GREEN BAY (NBC26) — From dropping out of high school his senior year, to becoming Northeast Wisconsin Technical College’s Chief Officer for Diversity, Equity and Inclusion, Mohammed Bey inspires students, colleagues and community members of all backgrounds.

“Be the light," he said. "It’s so easy to go the opposite way, and it’s so doggone hard to be the light and to believe that you have the ability and the skills to impact people.”

When he started working at a factory in Chilton after leaving high school, Bey never had the intention of completing his education, he said.

“The people who I was working with saw something in me and really pushed and motivated me," said Bey.

Bey turned his life around, he said. He pursued undergraduate and graduate degrees at Marion University, then worked at Quinnipiac University in Connecticut before returning to his home state and accepting the leadership role at NWTC in 2014. Now, he shares his story with everyone.

“I do a lot of public speaking," said Bey. "I call it 'Inspirational speaking.'”

Last December, Bey was recognized as one of Wisconsin’s most influential black leaders by Madison 365.

“What motivates me is really helping others and impacting the communities that we all belong to," said Bey. "I don’t do it for the accolades.

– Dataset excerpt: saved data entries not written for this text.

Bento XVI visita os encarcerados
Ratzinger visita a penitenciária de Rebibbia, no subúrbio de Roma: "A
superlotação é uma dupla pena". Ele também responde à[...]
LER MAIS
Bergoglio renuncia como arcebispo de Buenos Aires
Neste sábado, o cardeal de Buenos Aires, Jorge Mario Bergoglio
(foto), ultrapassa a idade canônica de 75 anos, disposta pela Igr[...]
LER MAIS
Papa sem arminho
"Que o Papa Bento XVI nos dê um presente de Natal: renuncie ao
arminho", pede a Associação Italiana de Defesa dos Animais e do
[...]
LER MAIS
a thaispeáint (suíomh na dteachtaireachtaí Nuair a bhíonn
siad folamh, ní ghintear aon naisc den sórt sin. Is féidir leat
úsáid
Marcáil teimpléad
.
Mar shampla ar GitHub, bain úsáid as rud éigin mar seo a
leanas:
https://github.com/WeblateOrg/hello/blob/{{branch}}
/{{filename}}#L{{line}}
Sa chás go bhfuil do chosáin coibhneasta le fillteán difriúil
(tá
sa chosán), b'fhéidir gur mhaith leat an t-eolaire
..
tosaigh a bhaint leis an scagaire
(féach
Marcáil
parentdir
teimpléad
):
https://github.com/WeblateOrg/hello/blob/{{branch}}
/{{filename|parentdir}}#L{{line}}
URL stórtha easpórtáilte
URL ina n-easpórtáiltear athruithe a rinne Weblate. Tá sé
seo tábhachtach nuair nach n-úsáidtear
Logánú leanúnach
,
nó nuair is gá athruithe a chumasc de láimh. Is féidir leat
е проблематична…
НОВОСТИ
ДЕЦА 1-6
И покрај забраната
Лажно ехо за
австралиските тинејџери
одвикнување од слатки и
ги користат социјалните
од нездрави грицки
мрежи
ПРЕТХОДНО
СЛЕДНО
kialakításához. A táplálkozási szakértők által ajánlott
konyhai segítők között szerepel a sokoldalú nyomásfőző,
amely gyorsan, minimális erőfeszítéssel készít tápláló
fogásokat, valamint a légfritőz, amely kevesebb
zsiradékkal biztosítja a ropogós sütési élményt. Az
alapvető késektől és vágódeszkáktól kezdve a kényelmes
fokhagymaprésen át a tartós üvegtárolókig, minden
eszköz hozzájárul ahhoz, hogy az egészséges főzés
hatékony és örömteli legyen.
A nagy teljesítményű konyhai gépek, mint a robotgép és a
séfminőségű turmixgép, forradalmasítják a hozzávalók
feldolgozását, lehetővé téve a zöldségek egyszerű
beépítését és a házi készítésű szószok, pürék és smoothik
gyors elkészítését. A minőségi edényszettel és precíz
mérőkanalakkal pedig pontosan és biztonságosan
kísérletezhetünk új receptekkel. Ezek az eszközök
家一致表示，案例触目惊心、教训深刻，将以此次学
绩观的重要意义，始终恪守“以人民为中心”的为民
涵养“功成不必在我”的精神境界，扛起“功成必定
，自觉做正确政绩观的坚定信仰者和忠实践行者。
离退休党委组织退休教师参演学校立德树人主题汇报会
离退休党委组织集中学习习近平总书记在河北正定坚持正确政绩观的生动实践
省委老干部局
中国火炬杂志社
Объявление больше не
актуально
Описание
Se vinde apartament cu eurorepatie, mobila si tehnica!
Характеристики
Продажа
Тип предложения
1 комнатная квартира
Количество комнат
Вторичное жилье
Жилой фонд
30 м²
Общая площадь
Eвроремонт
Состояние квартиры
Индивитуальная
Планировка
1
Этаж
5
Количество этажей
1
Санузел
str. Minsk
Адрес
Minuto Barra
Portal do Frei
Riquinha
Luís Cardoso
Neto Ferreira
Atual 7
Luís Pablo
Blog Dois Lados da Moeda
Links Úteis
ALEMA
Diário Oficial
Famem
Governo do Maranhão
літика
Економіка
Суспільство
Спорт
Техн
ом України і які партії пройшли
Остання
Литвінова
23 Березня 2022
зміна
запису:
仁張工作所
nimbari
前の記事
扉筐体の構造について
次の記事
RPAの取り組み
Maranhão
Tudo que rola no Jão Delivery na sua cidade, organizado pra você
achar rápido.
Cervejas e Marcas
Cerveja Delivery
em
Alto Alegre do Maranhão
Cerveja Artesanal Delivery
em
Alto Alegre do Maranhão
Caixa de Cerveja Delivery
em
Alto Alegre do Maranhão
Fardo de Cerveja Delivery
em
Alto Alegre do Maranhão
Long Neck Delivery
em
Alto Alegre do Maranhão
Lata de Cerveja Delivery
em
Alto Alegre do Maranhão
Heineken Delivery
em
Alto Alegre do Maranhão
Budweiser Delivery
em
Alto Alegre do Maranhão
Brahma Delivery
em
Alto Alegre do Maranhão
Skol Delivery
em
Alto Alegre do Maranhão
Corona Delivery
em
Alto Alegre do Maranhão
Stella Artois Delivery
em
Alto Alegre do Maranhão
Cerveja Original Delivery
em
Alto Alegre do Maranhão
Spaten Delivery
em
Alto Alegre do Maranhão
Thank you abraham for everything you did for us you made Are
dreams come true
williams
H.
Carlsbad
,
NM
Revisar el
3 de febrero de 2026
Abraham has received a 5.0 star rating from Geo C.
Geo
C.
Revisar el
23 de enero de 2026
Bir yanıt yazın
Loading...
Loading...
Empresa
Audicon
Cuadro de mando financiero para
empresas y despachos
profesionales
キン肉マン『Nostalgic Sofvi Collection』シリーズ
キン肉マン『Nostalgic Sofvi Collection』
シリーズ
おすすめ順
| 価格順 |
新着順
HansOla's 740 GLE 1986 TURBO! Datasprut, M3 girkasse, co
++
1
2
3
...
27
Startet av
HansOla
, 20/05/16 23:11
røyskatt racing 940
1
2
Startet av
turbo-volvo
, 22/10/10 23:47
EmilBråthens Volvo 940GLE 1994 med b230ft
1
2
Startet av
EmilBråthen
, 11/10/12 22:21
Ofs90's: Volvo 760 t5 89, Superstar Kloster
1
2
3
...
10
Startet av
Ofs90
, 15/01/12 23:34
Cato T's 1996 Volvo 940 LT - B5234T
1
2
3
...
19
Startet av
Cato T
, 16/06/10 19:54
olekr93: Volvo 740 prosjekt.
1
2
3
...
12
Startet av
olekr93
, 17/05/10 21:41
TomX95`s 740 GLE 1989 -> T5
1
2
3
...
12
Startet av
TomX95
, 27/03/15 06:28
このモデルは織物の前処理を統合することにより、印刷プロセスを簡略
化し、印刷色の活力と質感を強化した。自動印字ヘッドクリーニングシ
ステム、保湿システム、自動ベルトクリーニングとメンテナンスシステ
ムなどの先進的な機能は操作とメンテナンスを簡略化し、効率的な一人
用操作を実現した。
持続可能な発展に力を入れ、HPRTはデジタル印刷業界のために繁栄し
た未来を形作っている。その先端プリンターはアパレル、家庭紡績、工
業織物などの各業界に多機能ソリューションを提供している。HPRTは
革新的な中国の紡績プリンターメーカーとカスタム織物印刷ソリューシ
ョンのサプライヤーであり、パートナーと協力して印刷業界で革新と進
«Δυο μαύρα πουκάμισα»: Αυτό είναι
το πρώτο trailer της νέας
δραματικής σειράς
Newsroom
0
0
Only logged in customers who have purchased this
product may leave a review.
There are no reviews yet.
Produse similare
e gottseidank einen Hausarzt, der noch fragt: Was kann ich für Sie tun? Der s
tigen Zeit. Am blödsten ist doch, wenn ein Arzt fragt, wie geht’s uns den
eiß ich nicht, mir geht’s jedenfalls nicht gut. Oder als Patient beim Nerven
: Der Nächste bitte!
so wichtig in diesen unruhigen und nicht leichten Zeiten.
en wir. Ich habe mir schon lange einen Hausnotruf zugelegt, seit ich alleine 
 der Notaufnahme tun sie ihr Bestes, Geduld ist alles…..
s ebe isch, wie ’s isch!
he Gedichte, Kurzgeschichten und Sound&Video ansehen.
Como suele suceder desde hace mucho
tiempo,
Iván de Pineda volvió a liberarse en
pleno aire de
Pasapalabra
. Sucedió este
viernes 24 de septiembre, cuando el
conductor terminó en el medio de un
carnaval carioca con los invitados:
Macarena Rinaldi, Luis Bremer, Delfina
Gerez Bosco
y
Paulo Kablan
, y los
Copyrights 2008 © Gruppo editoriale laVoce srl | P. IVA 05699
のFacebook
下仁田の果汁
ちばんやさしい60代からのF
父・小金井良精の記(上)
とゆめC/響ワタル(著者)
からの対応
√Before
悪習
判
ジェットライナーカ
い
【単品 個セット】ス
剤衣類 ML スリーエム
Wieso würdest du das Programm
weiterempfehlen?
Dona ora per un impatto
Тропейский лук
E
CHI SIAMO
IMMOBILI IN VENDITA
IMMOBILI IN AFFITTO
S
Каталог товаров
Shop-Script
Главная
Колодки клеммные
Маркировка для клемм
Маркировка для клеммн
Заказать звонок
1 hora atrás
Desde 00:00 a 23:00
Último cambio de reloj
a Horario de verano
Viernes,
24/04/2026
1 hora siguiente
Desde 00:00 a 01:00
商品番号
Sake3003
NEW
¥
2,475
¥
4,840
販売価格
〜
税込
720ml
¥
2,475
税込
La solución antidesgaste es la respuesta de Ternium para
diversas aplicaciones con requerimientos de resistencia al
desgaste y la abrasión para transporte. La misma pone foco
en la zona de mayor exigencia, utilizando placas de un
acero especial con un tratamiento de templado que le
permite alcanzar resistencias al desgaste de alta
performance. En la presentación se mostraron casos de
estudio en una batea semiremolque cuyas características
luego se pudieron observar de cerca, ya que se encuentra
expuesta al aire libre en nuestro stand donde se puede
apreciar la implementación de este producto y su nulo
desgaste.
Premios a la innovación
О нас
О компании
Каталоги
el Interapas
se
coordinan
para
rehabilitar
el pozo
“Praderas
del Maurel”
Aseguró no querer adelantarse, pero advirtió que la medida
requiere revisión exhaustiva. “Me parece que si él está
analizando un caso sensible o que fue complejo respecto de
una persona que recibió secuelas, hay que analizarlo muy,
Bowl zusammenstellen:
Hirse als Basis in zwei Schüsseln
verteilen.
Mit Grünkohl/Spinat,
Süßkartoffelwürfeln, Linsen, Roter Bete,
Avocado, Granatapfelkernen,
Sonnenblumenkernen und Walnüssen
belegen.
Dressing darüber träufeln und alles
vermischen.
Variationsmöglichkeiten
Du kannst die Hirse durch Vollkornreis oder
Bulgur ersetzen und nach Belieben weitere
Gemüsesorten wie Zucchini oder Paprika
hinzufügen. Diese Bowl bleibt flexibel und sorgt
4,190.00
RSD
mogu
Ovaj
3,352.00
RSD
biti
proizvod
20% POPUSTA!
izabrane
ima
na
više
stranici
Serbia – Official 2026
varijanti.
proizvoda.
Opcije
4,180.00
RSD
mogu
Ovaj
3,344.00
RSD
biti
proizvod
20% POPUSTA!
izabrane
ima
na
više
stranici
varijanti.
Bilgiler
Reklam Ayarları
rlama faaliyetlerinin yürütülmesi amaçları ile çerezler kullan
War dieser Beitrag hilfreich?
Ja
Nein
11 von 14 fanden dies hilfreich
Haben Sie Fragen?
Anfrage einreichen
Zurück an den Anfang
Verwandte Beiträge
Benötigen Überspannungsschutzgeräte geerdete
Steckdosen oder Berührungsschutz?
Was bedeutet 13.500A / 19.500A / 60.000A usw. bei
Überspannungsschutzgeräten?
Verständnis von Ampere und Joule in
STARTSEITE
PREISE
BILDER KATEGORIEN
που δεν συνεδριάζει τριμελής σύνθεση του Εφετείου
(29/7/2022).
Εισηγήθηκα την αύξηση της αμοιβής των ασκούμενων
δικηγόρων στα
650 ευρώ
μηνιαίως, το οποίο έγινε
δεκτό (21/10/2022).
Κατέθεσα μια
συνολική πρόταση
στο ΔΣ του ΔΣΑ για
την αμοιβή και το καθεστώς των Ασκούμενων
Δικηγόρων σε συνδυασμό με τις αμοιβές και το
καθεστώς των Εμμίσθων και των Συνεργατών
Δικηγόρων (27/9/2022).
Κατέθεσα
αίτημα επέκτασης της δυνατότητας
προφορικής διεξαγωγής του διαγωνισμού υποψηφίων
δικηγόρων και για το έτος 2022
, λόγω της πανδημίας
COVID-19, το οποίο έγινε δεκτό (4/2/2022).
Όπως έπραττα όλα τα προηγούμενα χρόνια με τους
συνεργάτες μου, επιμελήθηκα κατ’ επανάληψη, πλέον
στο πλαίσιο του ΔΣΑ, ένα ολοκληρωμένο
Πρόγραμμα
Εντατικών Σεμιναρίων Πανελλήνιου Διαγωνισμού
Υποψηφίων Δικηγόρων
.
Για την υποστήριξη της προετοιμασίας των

I do it to make a difference, and to have that level of recognition was overwhelmingly beautiful.“

His colleagues admire the work Bey is doing to make NWTC a more inclusive and diverse place.

“It’s certainly a good feeling to walk through the halls of our college and see people who look like you, or see diverse people in general," said Wayne Walker, Academic Coach.

This Febraury, Bey wants people to appreciate each other.

“Black History Month is a time for the country to recognize that we are a multicultural society," he said. "Like many other heritage months, it’s a time to recognize and infuse and be intentional with folks who have impacted the American culture.”

He believes the community is moving in the right direction, with cities like Green Bay adopting declarations that racism is a public health crisis and local CEOs implementing action plans for inclusivity.

“I think the road is going to be long," said Bey. "But it’s being traveled, and that’s a win for me.”

In an effort to create more leaders like him, Bey leads the RISE, or Racial Inclusion for Student Equity, certificate series, which students can take for free.